- Questions à traiter:
1. Veuillez citer l'extrait choisi depuis « Le scrutin majoritaire » jusqu'à « législatives ou locales. » inclus.
2. Relevez, dans l'extrait choisi, les types d'élections organisées au Sénégal qui y sont mentionnés.

- Extrait choisi:

Seulement, le patron de l’exécutif local est élu au suffrage universel indirect. En un mot, le maire et le président du conseil départemental ne sont pas choisis directement par les populations. Mais plutôt via un système de «grands électeurs». Ce qui laisse libre cours à toutes sortes de tentations.

Manœuvres, par ci ; alliances contre-nature par là. Sans occulter la corruption passive voire active à laquelle s’explosent les conseillers municipaux et départementaux appelés à désigner l’édile de leur localité. A Dakar par exemple, les populations ont clairement manifesté leur désir de voir Ababacar Khalifa Sall poursuivre son travail. D’ailleurs, à tort ou à raison, il est dit que certains maires de communes longtemps décriés à cause leur gestion, ont pu rempiler parce qu’ils figuraient sur la liste Taxawu Ndakarou, dirigée M. Sall. Un système «Yobalema» qui aurait donc permis à certains de sauver leur tête.

Ce que Khalifa Sall attend d’eux, c’est de la loyauté. Mais, rien ne dit, a priori, qu’ils vont tous porter leur choix sur le maire que les Dakarois ont choisi.
L’hypothèse de ne pas voir Khalifa Sall reconduit parait certes très improbable. Mais, le simple fait que ce soit possible, pose véritablement un sérieux problème pour notre démocratie. Notamment son système, qui fait que la volonté populaire pourrait, ne pas être respectée.

A Guédiawaye, c’est le «tout sauf Alioune Sall» qui est lancé. Pourtant, les populations ne semblent pas rejeter le petit-frère du président de la République, qui a remporté l’élection haut la main.

Mais, les grands électeurs peuvent en décider autrement.
Partout, les prétendants aux fonctions de maire ou de président du conseil départemental, sont obligés de négocier. En amont ou en aval. Le vote des conseillers étant secret, on ne peut jurer de rien.

Incongruité d’un mode de scrutin

Le scrutin majoritaire est le mode qui est pratiquement utilisé dans toutes les élections organisées au Sénégal. Qu’il s’agisse d’une élection présidentielle, des élections législatives ou locales.

Seulement, il diffère d’une élection à une autre. S’il s’agit d’une présidentielle, le mode de scrutin est à deux tours.

En revanche, pour les Locales et les Législatives, il est à un seul tour. Ce qui constitue une première incongruité et crée la disparité entre les dirigeants, censés tirer leur légitimité d’un même et unique corps électoral.

Curieusement, les acteurs «acceptent» une légitimité populaire pour le Chef de l’Etat et un «Raw Gaddu» pour les députés et autres élus locaux.
Autrement dit, au Sénégal, seul le président de la République est assuré d’être très bien élu.

Entrées de données:
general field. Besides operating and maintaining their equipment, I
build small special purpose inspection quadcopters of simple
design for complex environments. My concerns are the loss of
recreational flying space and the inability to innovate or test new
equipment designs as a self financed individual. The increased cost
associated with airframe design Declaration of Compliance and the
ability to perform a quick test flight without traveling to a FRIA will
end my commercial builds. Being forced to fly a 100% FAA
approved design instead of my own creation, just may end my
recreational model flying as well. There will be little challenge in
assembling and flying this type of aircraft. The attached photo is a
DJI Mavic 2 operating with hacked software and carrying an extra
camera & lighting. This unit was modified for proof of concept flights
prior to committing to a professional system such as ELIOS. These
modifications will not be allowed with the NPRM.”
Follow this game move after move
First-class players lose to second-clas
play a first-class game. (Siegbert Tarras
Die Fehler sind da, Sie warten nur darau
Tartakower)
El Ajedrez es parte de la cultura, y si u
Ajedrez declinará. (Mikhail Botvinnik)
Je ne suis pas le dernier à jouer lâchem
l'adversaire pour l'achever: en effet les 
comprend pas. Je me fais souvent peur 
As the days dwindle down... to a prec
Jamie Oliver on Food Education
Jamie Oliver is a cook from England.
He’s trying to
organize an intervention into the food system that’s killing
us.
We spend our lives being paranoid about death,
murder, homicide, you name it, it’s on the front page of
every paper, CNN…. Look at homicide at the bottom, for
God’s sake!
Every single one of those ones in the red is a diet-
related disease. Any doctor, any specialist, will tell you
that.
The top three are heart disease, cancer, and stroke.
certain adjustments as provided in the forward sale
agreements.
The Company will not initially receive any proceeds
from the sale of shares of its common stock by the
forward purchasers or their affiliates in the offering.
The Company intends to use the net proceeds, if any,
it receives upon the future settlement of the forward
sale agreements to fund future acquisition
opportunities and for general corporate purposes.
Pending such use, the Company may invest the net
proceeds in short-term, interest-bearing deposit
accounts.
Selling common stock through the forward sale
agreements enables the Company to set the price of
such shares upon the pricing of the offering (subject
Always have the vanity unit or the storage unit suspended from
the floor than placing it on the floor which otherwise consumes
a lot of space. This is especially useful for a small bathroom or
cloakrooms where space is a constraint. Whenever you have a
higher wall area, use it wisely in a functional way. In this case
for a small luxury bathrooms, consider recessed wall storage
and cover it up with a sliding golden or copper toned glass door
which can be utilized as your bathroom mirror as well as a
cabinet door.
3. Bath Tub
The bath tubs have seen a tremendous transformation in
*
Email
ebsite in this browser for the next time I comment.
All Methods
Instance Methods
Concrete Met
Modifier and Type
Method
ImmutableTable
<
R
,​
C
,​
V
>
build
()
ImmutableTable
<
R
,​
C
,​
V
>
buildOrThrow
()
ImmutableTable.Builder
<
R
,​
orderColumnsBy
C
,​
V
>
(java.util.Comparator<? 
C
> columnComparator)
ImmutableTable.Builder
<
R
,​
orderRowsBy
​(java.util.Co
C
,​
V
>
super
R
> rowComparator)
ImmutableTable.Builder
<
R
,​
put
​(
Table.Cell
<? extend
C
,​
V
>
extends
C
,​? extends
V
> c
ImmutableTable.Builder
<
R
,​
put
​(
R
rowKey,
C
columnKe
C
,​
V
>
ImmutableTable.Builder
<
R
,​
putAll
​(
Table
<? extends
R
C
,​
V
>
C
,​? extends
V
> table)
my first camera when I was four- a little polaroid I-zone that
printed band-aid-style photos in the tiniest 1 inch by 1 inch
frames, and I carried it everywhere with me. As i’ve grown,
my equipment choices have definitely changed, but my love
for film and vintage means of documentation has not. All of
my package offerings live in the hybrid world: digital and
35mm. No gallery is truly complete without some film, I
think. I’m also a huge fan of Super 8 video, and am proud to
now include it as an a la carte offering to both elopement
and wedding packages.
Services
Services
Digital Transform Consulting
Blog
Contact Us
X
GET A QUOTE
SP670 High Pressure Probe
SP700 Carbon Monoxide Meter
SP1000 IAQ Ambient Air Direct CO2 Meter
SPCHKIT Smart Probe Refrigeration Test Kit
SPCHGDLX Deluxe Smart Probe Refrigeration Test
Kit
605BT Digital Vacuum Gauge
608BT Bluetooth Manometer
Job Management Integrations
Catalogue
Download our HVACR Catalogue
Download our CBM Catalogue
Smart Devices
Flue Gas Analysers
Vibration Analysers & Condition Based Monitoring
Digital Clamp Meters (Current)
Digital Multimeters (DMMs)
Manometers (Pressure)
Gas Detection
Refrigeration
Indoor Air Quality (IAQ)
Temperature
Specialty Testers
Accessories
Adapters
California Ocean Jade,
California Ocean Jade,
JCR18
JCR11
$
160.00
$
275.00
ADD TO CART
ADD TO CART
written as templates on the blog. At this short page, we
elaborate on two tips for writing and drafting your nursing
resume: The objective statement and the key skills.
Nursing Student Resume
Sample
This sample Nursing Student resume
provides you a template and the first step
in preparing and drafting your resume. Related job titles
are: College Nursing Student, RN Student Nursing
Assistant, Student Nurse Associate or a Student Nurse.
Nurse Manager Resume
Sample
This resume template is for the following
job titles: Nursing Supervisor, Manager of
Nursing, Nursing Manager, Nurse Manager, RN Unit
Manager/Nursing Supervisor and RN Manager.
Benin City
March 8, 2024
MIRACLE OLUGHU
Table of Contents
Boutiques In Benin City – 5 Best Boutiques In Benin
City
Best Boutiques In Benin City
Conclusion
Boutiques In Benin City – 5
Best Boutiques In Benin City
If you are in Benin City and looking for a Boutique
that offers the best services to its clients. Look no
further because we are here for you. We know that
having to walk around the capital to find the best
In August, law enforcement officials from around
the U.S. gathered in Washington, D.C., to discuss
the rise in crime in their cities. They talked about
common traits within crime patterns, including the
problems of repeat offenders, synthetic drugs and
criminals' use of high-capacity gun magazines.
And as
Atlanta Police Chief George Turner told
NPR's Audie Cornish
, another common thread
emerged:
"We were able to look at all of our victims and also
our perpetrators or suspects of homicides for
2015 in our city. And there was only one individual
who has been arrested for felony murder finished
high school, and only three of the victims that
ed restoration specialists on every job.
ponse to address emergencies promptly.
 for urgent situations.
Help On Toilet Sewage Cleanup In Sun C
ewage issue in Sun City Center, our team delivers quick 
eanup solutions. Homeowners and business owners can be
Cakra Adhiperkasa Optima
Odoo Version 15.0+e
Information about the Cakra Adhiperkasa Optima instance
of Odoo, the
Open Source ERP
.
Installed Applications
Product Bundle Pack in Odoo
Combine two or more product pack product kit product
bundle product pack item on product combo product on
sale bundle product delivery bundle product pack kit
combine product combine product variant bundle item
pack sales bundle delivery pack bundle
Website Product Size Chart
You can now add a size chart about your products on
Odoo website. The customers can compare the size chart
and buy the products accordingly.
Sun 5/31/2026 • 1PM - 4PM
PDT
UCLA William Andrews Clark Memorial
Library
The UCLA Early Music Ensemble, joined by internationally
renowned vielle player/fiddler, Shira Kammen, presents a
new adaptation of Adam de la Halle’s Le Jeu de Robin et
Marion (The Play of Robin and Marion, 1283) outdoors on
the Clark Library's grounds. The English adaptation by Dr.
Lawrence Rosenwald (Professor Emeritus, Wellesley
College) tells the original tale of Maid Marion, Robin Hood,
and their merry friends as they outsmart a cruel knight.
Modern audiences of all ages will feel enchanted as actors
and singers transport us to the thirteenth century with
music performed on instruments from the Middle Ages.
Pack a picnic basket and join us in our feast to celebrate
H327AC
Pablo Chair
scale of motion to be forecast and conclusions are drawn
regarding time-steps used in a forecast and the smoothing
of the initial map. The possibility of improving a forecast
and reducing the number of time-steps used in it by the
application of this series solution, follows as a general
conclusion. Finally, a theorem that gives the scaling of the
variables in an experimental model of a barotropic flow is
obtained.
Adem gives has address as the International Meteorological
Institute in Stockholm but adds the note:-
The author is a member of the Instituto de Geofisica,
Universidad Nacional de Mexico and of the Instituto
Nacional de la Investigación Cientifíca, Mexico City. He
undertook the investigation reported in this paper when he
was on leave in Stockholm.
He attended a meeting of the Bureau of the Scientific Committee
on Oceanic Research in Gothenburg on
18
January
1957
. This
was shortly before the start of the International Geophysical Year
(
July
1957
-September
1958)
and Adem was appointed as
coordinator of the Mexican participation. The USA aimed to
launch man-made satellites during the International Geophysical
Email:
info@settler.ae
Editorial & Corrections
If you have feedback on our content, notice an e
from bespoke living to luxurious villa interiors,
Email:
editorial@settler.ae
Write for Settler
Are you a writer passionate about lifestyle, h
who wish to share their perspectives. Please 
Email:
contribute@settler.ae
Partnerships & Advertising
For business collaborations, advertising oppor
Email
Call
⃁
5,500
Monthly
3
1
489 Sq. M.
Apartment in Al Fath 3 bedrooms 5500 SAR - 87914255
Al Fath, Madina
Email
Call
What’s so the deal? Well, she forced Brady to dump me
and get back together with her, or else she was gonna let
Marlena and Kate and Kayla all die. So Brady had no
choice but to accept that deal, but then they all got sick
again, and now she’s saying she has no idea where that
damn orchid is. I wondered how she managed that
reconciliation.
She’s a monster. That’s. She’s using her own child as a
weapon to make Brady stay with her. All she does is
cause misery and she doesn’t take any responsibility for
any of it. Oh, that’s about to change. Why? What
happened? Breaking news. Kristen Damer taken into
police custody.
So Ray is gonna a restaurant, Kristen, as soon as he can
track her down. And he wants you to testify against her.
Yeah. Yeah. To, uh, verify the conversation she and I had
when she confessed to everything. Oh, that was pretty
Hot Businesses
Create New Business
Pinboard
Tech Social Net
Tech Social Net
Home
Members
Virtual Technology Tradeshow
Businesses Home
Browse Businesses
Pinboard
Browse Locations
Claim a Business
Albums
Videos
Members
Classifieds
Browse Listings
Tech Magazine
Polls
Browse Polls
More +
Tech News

- Partie réponses:
1.
Le scrutin majoritaire est le mode qui est pratiquement utilisé dans toutes les élections organisées au Sénégal. Qu’il s’agisse d’une élection présidentielle, des élections législatives ou locales.

2.
- l'élection présidentielle
- les élections législatives
- les élections locales